Idioms combining 'next(items)' and 'for item in items:'

Terry Reedy tjreedy at udel.edu
Sun Sep 11 12:47:08 EDT 2011


On 9/11/2011 12:01 AM, Ian Kelly wrote:
> On Sat, Sep 10, 2011 at 1:36 PM, Terry Reedy<tjreedy at udel.edu>  wrote:
>> The statement containing the explicit next(items) call can optionally be
>> wrapped to explicitly handle the case of an empty iterable in whatever
>> manner is desired.
>>
>> try:
>>     <set up with next(items)>
>> except StopIteration:
>>     raise ValueError("iterable cannot be empty")
>
> The only time that's optional

This is an opinion, or rather, a programming philosophy based on 
technical facts, rather than a fact itself. You do raise an important issue.

> is when you're writing an iterator and
> the try-except would end up looking like this:
>
> try:
>      # do stuff with next(items)
> except StopIteration:
>      raise StopIteration
>
> And even then, it's probably a good idea to clearly document that
> you're allowing a StopIteration from one iterator to propagate up as a
> StopIteration for another.

In the yield-pairs example,

def pairs(iterable):
     it = iter(iterable)
     for i in it:
         yield i, next(it)

ignoring StopIteration from the get-even explicit next means ignoring an 
odd item. If pairs() were in a general purpose library, it should have a 
doc string that specifies that, and a test case with an odd number of 
items. I would consider a comment in the code itself to be optional, 
depending on the intended or expected human audience and the context of 
presentation. In this context, the explanation is in the text that 
surrounds the code.

> Apart from that case, whenever you call next() you should always be
> prepared to catch a StopIteration.

To me, it depends on the contract or specification of the function. If 
the behavior for an empty input iterator is not specified, then there is 
no basis for writing the body of an except clause.

While in the past few months I have written examples of all of the three 
explicit-next use cases I gave, I was prompted to write them up now by 
Tigerstyle's 'Doctest failing' thread. The specification by example 
(perhaps given by an instructor) did not include an empty title that 
would lead to an empty list of title words. Certainly, the doc for

def fix_title(title):
     small_words = ('into', 'the', 'a', 'of', 'at', 'in', 'for', 'on')
     twords = iter(title.strip().lower().split())
     new_title = [next(twords)]
     for word in twords:
         if word not in small_words:
             word = word.title()
         new_title.append(word)
     return(' '.join(new_title))

should start "Given a title with at least one word, ...".

The Agile Programming Test-Driven-Development maxim, 'Write the minimum 
code needed to pass the test' says that the extra lines needed to catch 
and process StopIteration should *not* be written until there is a test 
case leading to such.

> Letting a StopIteration propagate
> up the stack to parts unknown is bad juju because it's a flow control
> exception, not an error-signaling exception.  If it happens to
> propagate up to another for loop, then it will break out of the for
> loop, and the exception will simply be swallowed.

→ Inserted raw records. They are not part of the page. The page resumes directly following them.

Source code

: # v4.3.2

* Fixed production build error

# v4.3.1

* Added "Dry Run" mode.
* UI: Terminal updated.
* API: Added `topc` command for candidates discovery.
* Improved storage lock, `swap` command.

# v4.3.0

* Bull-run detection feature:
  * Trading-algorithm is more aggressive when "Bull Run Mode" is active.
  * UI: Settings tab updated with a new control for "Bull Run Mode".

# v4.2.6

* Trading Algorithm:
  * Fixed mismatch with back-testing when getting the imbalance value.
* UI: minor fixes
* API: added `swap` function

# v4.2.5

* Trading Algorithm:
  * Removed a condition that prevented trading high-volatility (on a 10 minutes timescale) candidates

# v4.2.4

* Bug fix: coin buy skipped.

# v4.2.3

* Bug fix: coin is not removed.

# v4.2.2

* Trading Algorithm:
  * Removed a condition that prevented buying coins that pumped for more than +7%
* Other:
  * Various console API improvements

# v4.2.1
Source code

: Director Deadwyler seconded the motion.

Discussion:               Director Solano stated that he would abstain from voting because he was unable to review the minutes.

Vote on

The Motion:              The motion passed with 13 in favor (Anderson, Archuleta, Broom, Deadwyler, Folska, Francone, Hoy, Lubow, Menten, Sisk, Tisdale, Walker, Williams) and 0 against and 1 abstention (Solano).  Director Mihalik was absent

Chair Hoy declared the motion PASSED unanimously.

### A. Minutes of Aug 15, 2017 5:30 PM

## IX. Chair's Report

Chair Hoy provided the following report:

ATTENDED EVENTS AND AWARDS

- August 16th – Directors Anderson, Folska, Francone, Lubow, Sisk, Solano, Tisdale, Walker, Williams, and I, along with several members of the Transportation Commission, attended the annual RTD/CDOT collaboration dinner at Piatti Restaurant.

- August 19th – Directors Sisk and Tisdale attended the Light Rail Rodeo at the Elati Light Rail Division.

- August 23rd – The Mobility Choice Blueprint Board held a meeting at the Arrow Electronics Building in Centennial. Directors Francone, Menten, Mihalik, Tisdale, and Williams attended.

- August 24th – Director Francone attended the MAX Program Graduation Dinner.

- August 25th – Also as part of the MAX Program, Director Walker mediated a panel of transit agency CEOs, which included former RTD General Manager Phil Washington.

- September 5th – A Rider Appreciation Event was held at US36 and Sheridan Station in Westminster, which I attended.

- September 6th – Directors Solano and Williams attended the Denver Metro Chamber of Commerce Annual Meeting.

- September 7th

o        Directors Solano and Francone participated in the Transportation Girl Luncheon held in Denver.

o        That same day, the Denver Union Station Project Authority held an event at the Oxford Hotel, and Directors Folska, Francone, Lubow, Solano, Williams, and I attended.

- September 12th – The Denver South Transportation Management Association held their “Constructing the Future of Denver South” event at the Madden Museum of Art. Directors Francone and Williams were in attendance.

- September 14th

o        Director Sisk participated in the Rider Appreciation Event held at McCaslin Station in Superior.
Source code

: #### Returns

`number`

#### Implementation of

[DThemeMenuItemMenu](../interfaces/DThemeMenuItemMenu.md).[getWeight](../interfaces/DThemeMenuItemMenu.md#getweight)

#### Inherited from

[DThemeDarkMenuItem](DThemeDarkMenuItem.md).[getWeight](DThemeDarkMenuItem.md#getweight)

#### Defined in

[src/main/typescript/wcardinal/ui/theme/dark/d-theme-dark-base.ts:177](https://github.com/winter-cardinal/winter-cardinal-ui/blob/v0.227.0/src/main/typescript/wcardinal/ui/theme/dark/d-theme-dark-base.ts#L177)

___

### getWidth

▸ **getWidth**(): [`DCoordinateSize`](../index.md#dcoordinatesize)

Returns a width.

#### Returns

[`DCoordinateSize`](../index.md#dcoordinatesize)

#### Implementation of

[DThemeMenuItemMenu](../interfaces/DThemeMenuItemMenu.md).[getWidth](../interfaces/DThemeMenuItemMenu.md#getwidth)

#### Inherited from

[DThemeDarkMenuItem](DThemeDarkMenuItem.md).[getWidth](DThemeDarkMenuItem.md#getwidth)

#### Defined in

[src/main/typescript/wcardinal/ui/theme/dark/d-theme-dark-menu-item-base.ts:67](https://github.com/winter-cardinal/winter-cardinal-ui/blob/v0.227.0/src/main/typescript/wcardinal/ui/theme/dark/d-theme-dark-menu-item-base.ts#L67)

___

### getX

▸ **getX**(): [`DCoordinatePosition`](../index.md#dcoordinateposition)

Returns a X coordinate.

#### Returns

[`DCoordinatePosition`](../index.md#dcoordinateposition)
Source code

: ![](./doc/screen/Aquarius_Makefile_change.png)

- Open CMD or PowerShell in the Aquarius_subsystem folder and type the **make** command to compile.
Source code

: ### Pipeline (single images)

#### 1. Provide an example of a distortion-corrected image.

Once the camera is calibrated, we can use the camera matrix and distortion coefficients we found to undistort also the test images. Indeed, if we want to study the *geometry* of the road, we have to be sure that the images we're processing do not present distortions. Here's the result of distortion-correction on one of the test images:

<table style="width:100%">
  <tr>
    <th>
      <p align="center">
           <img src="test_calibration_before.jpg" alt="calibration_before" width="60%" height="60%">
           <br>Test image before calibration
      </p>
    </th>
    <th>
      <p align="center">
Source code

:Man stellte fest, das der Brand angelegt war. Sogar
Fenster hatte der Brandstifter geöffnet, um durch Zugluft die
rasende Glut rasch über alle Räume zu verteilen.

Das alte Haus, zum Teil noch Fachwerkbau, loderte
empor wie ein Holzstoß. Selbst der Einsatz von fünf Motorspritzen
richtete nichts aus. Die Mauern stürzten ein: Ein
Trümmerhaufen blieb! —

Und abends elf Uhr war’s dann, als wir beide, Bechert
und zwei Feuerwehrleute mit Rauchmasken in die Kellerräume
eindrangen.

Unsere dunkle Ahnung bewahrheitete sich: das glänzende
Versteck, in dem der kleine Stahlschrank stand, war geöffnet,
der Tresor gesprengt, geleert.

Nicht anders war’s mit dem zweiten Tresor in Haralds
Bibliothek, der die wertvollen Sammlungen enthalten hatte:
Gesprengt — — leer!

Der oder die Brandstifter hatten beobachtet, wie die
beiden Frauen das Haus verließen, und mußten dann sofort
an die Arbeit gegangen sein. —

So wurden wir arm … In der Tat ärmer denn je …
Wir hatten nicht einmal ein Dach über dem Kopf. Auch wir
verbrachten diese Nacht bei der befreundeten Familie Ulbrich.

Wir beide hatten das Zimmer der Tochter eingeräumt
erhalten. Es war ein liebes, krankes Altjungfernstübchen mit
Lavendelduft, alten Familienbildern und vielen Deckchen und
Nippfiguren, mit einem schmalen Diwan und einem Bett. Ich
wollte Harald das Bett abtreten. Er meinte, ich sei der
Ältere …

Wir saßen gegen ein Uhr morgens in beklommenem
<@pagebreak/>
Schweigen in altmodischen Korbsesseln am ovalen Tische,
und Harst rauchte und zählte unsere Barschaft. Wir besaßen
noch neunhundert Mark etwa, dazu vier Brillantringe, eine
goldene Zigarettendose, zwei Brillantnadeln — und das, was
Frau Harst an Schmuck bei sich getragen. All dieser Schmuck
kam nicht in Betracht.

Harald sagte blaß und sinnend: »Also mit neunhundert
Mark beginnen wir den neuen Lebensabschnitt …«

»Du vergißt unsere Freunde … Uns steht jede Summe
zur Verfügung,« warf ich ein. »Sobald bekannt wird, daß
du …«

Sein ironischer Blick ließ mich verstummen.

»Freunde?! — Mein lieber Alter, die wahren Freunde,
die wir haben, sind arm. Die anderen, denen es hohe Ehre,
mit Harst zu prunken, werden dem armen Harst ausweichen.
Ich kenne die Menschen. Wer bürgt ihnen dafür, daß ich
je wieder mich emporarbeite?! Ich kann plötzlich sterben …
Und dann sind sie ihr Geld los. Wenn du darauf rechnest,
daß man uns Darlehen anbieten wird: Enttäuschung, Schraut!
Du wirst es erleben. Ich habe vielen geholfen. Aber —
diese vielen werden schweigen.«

What you are saying is a) that the following code

for title in ['amazinG', 'a helL of a fiGHT', '', 'igNordEd']:
     print(fix_title(title))

will print 'Amazing', 'A Hell of a Fight', and stop; b) that this is the 
worst choice of how to handle the empty title; and c) that in real world 
world programming, *someone* should decide whether fix_title('') returns 
'' or raises ValueError.

A counter-argument could be 1. that when a function's contract is 
violated, invoking unspecified behavior, anything is allowed; or 2. that 
titles are checked for actual content before the case fixup is called, 
and the time and mental energy required to define and test behavior for 
impossible input is wasted and better spent on something more useful.